Exercise requirements: Retype the lines in the records below, starting with the line containing "The Centre of" and continuing through the line containing "Department of International Education", with both of those lines included.

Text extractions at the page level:
━━━━
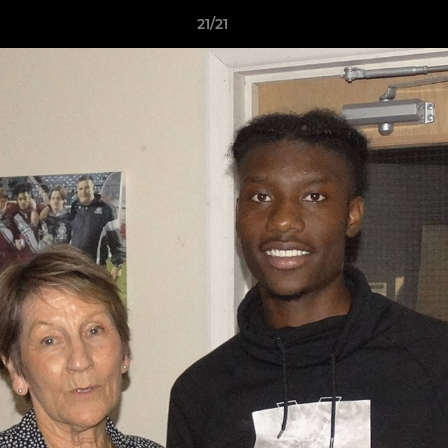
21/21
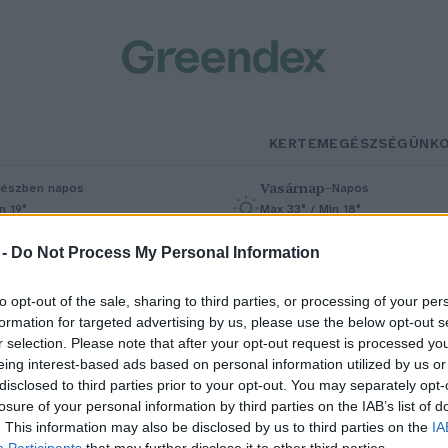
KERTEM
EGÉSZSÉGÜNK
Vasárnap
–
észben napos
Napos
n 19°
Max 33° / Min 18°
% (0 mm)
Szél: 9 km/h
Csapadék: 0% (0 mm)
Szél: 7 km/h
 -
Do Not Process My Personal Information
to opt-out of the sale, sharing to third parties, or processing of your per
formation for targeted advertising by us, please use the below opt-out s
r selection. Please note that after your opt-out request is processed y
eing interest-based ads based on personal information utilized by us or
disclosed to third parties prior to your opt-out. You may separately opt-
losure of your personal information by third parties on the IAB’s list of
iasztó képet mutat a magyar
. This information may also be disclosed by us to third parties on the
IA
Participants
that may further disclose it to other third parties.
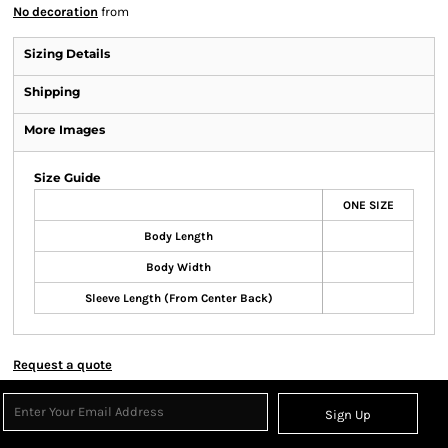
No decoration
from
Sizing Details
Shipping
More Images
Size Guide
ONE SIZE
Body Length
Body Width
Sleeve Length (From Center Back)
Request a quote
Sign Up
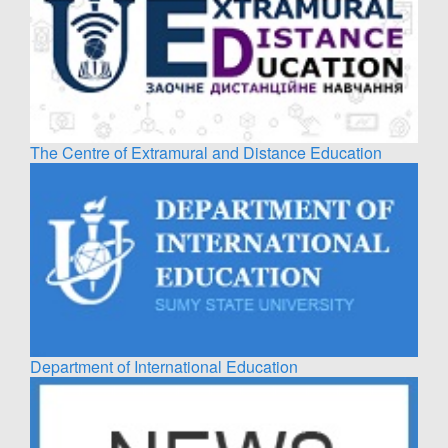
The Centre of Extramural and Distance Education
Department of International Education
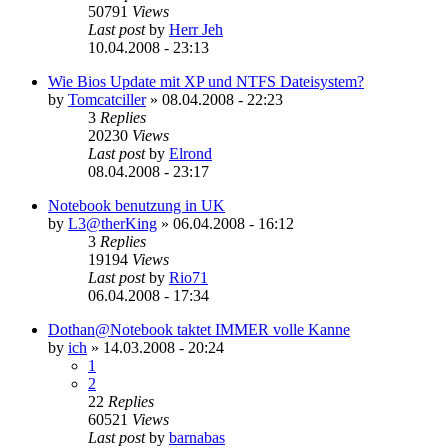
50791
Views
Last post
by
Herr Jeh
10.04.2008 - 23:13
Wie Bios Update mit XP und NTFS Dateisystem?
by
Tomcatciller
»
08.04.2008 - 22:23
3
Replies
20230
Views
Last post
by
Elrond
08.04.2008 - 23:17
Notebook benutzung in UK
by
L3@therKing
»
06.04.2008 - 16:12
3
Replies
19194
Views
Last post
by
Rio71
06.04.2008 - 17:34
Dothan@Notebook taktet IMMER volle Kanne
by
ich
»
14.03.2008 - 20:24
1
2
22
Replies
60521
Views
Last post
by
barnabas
━━━━
Answer area:
The Centre of Extramural and Distance Education
Department of International Education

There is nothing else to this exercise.